# Which Spark Plug Brand For Champion 2500W Dual Fuel Inverter/Gen?



## RET. L.E.O. 482B (Apr 25, 2021)

Hi, I have a new Champion 2500W Model 200961 Dual Fuel Invert/Gen. I have just finished the initial break in period and I want to replace the factory spark plug with a good spark plug.
Whats everyone's preferred premium spark plug choice for their gen? My Champion gen came with a Torch E6RTC, Chinese special I'm sure. They show a NGKBPR5HS in the owners manual as a alternative. I have also found where Champion L87YC crosses with the TORCH. Is there any benefit to a Iridium plug if available? What your choice for a good plug?
Thanks!


----------



## LaSwamp (Mar 16, 2021)

I commented on your other thread. You want to go with the NGK. I thought there were actually two NGK plugs that are compatible but the cross reference doesn't mention the other NGK plug that's popular with the generator set. So your plug is going to be the BPR5HS. I have NGKs in all of my generators and they work well.


----------



## RET. L.E.O. 482B (Apr 25, 2021)

LaSwamp said:


> I commented on your other thread. You want to go with the NGK. I thought there were actually two NGK plugs that are compatible but the cross reference doesn't mention the other NGK plug that's popular with the generator set. So your plug is going to be the BPR5HS. I have NGKs in all of my generators and they work well.

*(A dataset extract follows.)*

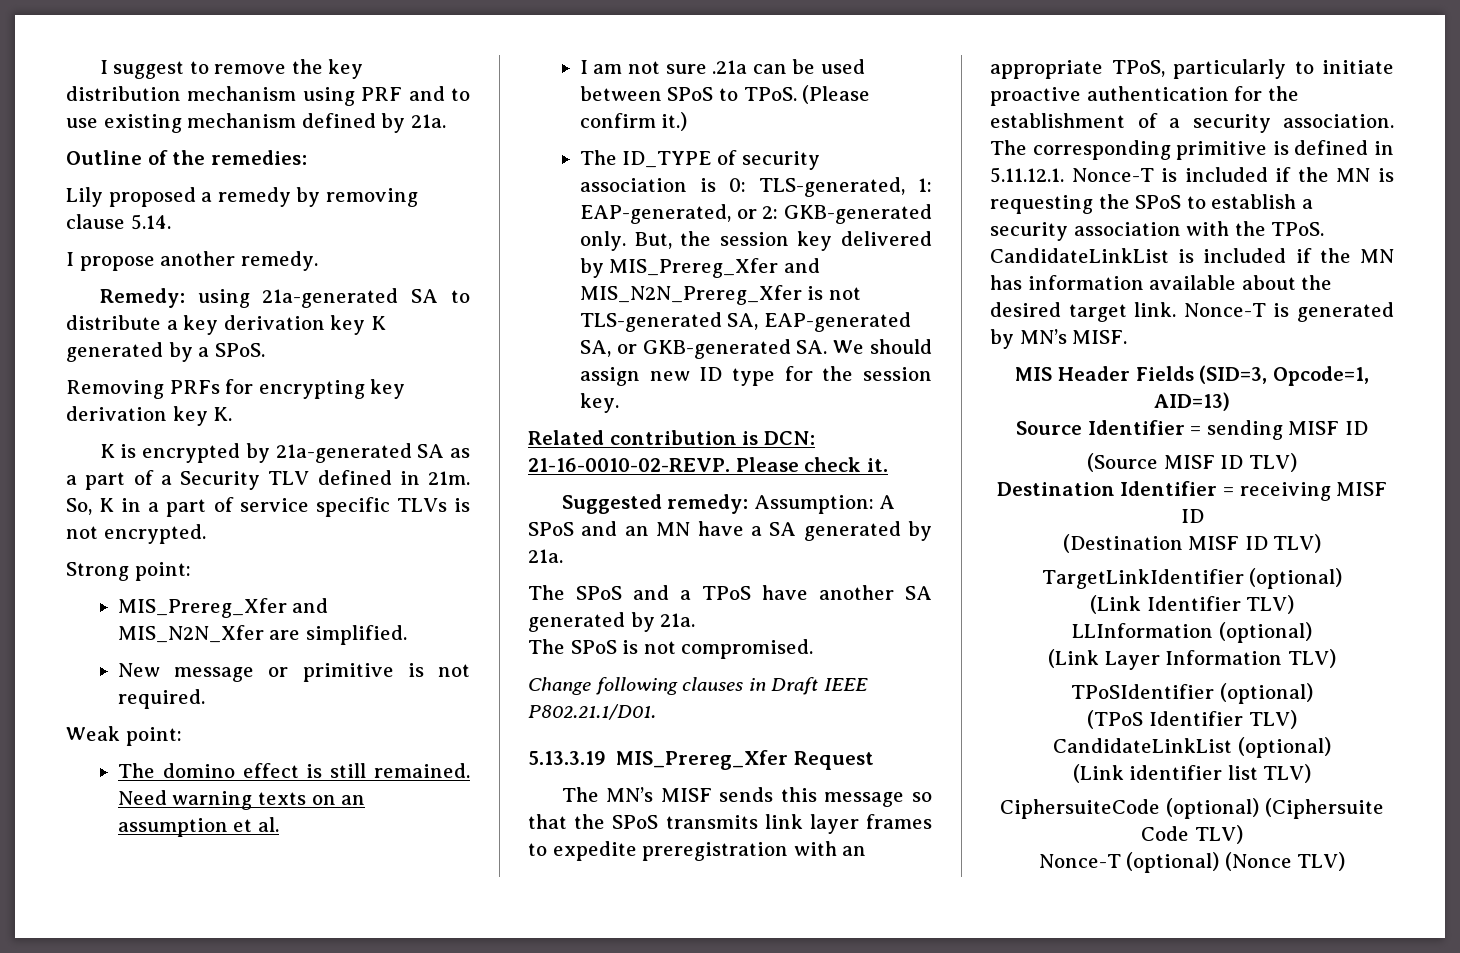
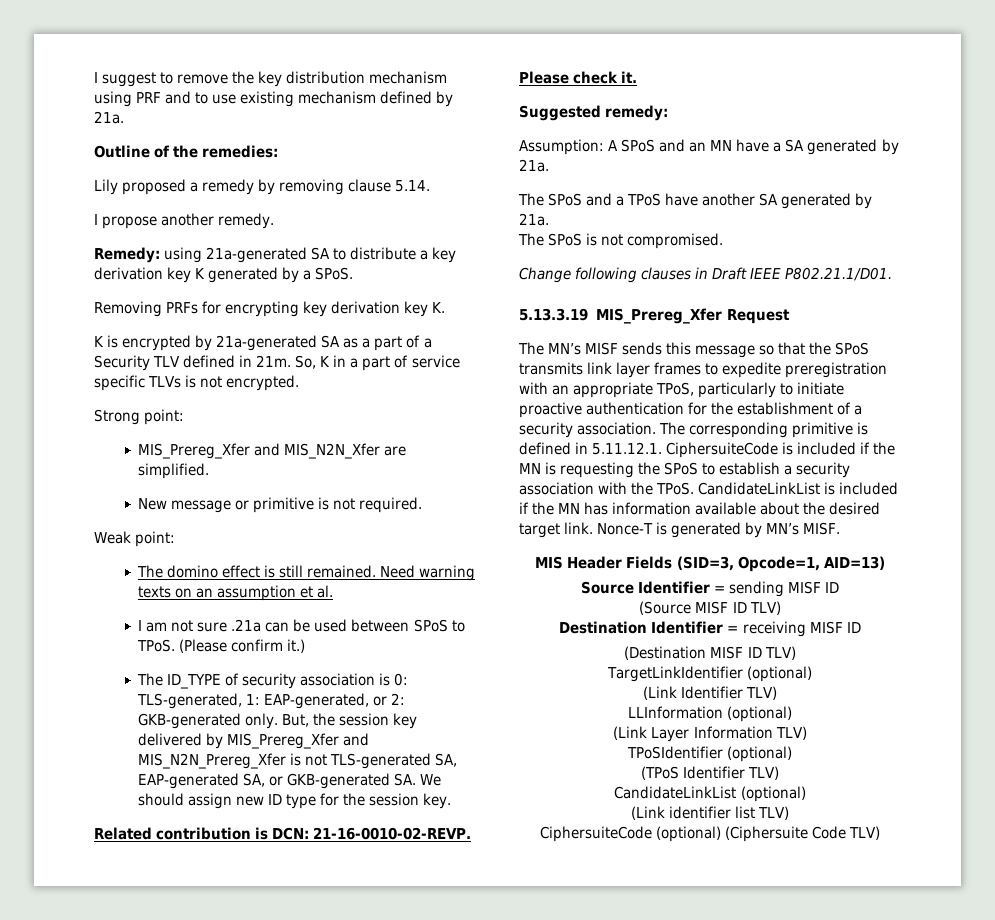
(749, 504) none -> (669, 113) //
[1071,168,1154,182] Nonce-T -> [666,442,779,458] CiphersuiteCode
[1038,852,1346,873] // Nonce-T (optional) (Nonce TLV) -> (881, 833) none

Thank you LaSwamp  Will go with the NGK's


----------



## Bluwolf (Nov 8, 2020)

Since his generator is a dual fuel I think he is looking for the iridium version of the BPR5HS. Shortly I will have the same generator in 2000W. I've already looked through the manual and it gives the same plug as his. I've looked, but I can't find the iridium version. I had no problem finding the iridium one for my bigger champion. Anybody happen to know what it is?


----------



## LaSwamp (Mar 16, 2021)

It depends on if he plans to run his generator on LP. If he does, then you're right, he should look into the iridium version.


----------



## Bluwolf (Nov 8, 2020)

I can't speak for ret leo. But, as with my bigger gen I've only run it on propane and would like to keep it that way. I'm surprised I can't find the iridium cross reference. I'd assume I'm not too bright but I found the other plug cross reference.


----------



## LaSwamp (Mar 16, 2021)

Bluwolf said:


> I can't speak for ret leo. But, as with my bigger gen I've only run it on propane and would like to keep it that way. I'm surprised I can't find the iridium cross reference. I'd assume I'm not too bright but I found the other plug cross reference.


I haven't checked, but do we know if NGK makes an iridium plug in that size? I know they do for automotive applications. I don't think I've tried to locate one for a small engine.

ETA: After looking around, I was unable to find an NGK small engine iridium plug. I think a regular NGK plug would work fine, even with LP.


----------